-- Records for this task follows --

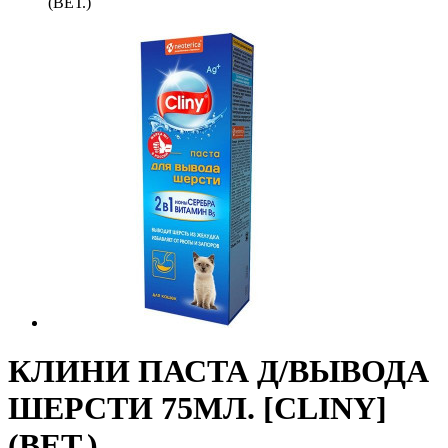
(ВЕТ.)
КЛИНИ ПАСТА Д/ВЫВОДА
ШЕРСТИ 75МЛ. [CLINY]
(ВЕТ.)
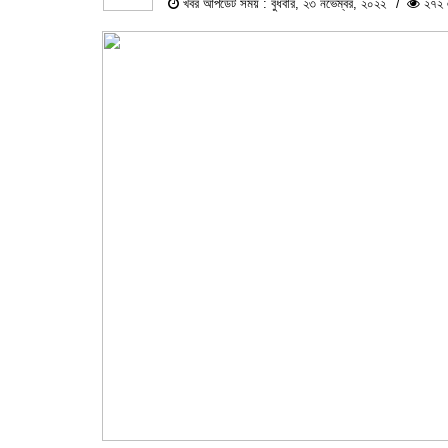
খবর আপডেট সময় : বুধবার, ২৩ নভেম্বর, ২০২২
২৭২ এ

-- Records for this task concluded --

Write out exactly the lines that run from the one containing "КЛИНИ ПАСТА Д/ВЫВОДА" to the last line of the entries above, both ends kept, pictures left out.

КЛИНИ ПАСТА Д/ВЫВОДА
ШЕРСТИ 75МЛ. [CLINY]
(ВЕТ.)
খবর আপডেট সময় : বুধবার, ২৩ নভেম্বর, ২০২২
২৭২ এ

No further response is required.